▶ [課題] 下にあるアクアポニックスについての文章のうち、「近年、アクアポニックスが少し」を含む語句で始まり「アクアポニックスは、生命の循環を目の当たりにできる本当に素晴らしいシステムです。」で終わる部分を、一字も変えずに再掲してください。

▶ [演習用文章]
--- --- ---

近年、アクアポニックスが少しずつ話題になり、テレビで紹介されたり、YoutubeやSNSなどでも見る機会が増えてきています。

とは言っても、実際「アクアポニックスを初めて聞いた」という人たちの方が多いのが現状です。

いろいろな人たちが取り組んではいるものの、まだまだ情報が少なく、調べたくても答えにたどり着けないと感じる人も少なくないと思います。

今回は、アクアポニックス初心者に向けて少しでも問題解決へつながればと思います!!

アクアポニックスは、生命の循環を目の当たりにできる本当に素晴らしいシステムです。

水を循環させて魚を育て、魚の排泄物を養分に野菜を栽培する小さなサイクルが出来上がっています。実際に収穫すると一般的な慣行栽培よりもありがたみを感じます。

しかし、少し慣れてきても

野菜が上手く成長しない」「お掃除は面倒」「お魚の調子が・・」ということもしばしば。

--- --- ---

▶ [表示情報]
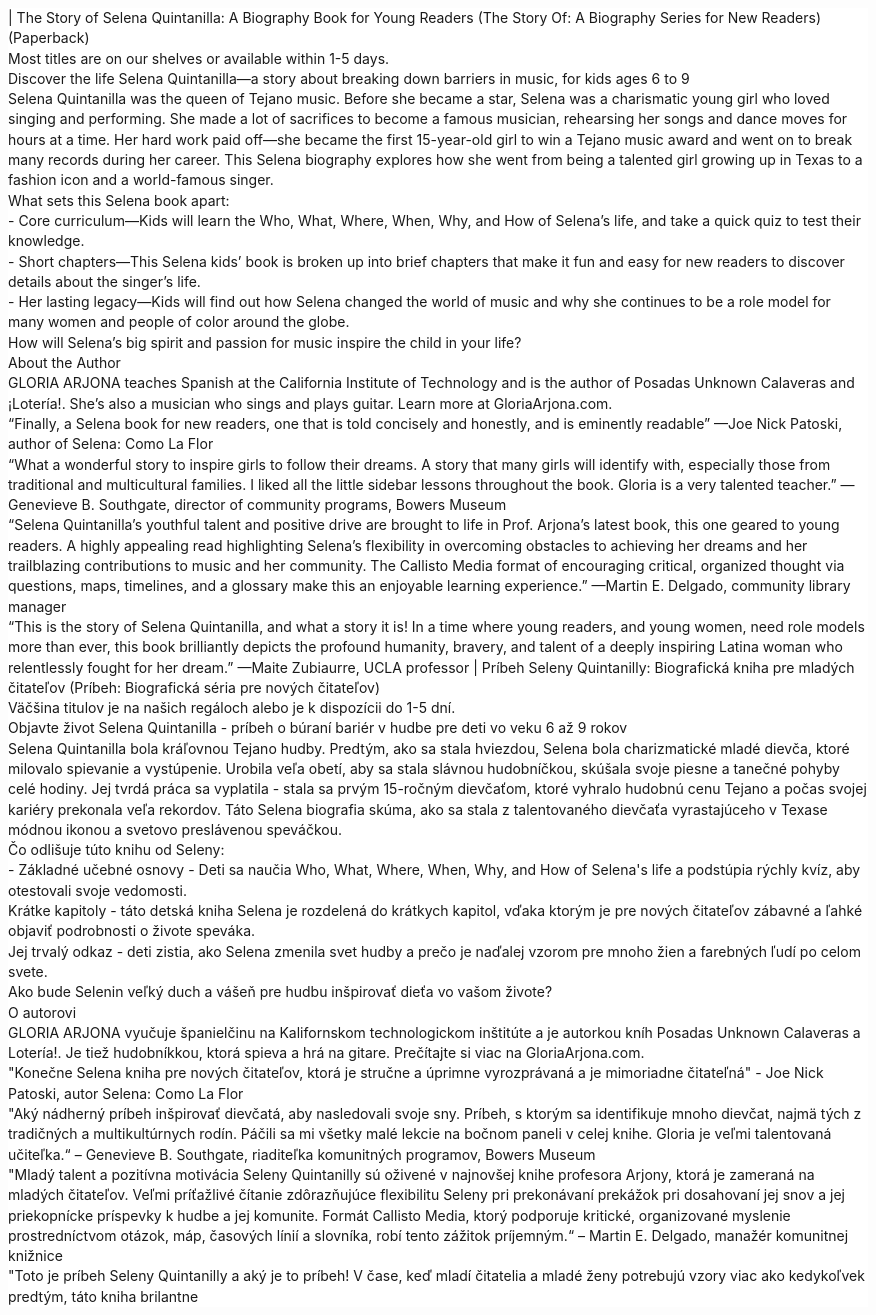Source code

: | The Story of Selena Quintanilla: A Biography Book for Young Readers (The Story Of: A Biography Series for New Readers) (Paperback)<br/>Most titles are on our shelves or available within 1-5 days.<br/>Discover the life Selena Quintanilla—a story about breaking down barriers in music, for kids ages 6 to 9<br/>Selena Quintanilla was the queen of Tejano music. Before she became a star, Selena was a charismatic young girl who loved singing and performing. She made a lot of sacrifices to become a famous musician, rehearsing her songs and dance moves for hours at a time. Her hard work paid off—she became the first 15-year-old girl to win a Tejano music award and went on to break many records during her career. This Selena biography explores how she went from being a talented girl growing up in Texas to a fashion icon and a world-famous singer.<br/>What sets this Selena book apart:<br/>- Core curriculum—Kids will learn the Who, What, Where, When, Why, and How of Selena’s life, and take a quick quiz to test their knowledge.<br/>- Short chapters—This Selena kids’ book is broken up into brief chapters that make it fun and easy for new readers to discover details about the singer’s life.<br/>- Her lasting legacy—Kids will find out how Selena changed the world of music and why she continues to be a role model for many women and people of color around the globe.<br/>How will Selena’s big spirit and passion for music inspire the child in your life?<br/>About the Author<br/>GLORIA ARJONA teaches Spanish at the California Institute of Technology and is the author of Posadas Unknown Calaveras and ¡Lotería!. She’s also a musician who sings and plays guitar. Learn more at GloriaArjona.com.<br/>“Finally, a Selena book for new readers, one that is told concisely and honestly, and is eminently readable” —Joe Nick Patoski, author of Selena: Como La Flor<br/>“What a wonderful story to inspire girls to follow their dreams. A story that many girls will identify with, especially those from traditional and multicultural families. I liked all the little sidebar lessons throughout the book. Gloria is a very talented teacher.” —Genevieve B. Southgate, director of community programs, Bowers Museum<br/>“Selena Quintanilla’s youthful talent and positive drive are brought to life in Prof. Arjona’s latest book, this one geared to young readers. A highly appealing read highlighting Selena’s flexibility in overcoming obstacles to achieving her dreams and her trailblazing contributions to music and her community. The Callisto Media format of encouraging critical, organized thought via questions, maps, timelines, and a glossary make this an enjoyable learning experience.” —Martin E. Delgado, community library manager<br/>“This is the story of Selena Quintanilla, and what a story it is! In a time where young readers, and young women, need role models more than ever, this book brilliantly depicts the profound humanity, bravery, and talent of a deeply inspiring Latina woman who relentlessly fought for her dream.” —Maite Zubiaurre, UCLA professor | Príbeh Seleny Quintanilly: Biografická kniha pre mladých čitateľov (Príbeh: Biografická séria pre nových čitateľov)<br/>Väčšina titulov je na našich regáloch alebo je k dispozícii do 1-5 dní.<br/>Objavte život Selena Quintanilla - príbeh o búraní bariér v hudbe pre deti vo veku 6 až 9 rokov<br/>Selena Quintanilla bola kráľovnou Tejano hudby. Predtým, ako sa stala hviezdou, Selena bola charizmatické mladé dievča, ktoré milovalo spievanie a vystúpenie. Urobila veľa obetí, aby sa stala slávnou hudobníčkou, skúšala svoje piesne a tanečné pohyby celé hodiny. Jej tvrdá práca sa vyplatila - stala sa prvým 15-ročným dievčaťom, ktoré vyhralo hudobnú cenu Tejano a počas svojej kariéry prekonala veľa rekordov. Táto Selena biografia skúma, ako sa stala z talentovaného dievčaťa vyrastajúceho v Texase módnou ikonou a svetovo preslávenou speváčkou.<br/>Čo odlišuje túto knihu od Seleny:<br/>- Základné učebné osnovy - Deti sa naučia Who, What, Where, When, Why, and How of Selena's life a podstúpia rýchly kvíz, aby otestovali svoje vedomosti.<br/>Krátke kapitoly - táto detská kniha Selena je rozdelená do krátkych kapitol, vďaka ktorým je pre nových čitateľov zábavné a ľahké objaviť podrobnosti o živote speváka.<br/>Jej trvalý odkaz - deti zistia, ako Selena zmenila svet hudby a prečo je naďalej vzorom pre mnoho žien a farebných ľudí po celom svete.<br/>Ako bude Selenin veľký duch a vášeň pre hudbu inšpirovať dieťa vo vašom živote?<br/>O autorovi<br/>GLORIA ARJONA vyučuje španielčinu na Kalifornskom technologickom inštitúte a je autorkou kníh Posadas Unknown Calaveras a Lotería!. Je tiež hudobníkkou, ktorá spieva a hrá na gitare. Prečítajte si viac na GloriaArjona.com.<br/>"Konečne Selena kniha pre nových čitateľov, ktorá je stručne a úprimne vyrozprávaná a je mimoriadne čitateľná" - Joe Nick Patoski, autor Selena: Como La Flor<br/>"Aký nádherný príbeh inšpirovať dievčatá, aby nasledovali svoje sny. Príbeh, s ktorým sa identifikuje mnoho dievčat, najmä tých z tradičných a multikultúrnych rodín. Páčili sa mi všetky malé lekcie na bočnom paneli v celej knihe. Gloria je veľmi talentovaná učiteľka.“ – Genevieve B. Southgate, riaditeľka komunitných programov, Bowers Museum<br/>"Mladý talent a pozitívna motivácia Seleny Quintanilly sú oživené v najnovšej knihe profesora Arjony, ktorá je zameraná na mladých čitateľov. Veľmi príťažlivé čítanie zdôrazňujúce flexibilitu Seleny pri prekonávaní prekážok pri dosahovaní jej snov a jej priekopnícke príspevky k hudbe a jej komunite. Formát Callisto Media, ktorý podporuje kritické, organizované myslenie prostredníctvom otázok, máp, časových línií a slovníka, robí tento zážitok príjemným.“ – Martin E. Delgado, manažér komunitnej knižnice<br/>"Toto je príbeh Seleny Quintanilly a aký je to príbeh! V čase, keď mladí čitatelia a mladé ženy potrebujú vzory viac ako kedykoľvek predtým, táto kniha brilantne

--- --- ---

▶ [解答欄]
近年、アクアポニックスが少しずつ話題になり、テレビで紹介されたり、YoutubeやSNSなどでも見る機会が増えてきています。

とは言っても、実際「アクアポニックスを初めて聞いた」という人たちの方が多いのが現状です。

いろいろな人たちが取り組んではいるものの、まだまだ情報が少なく、調べたくても答えにたどり着けないと感じる人も少なくないと思います。

今回は、アクアポニックス初心者に向けて少しでも問題解決へつながればと思います!!

アクアポニックスは、生命の循環を目の当たりにできる本当に素晴らしいシステムです。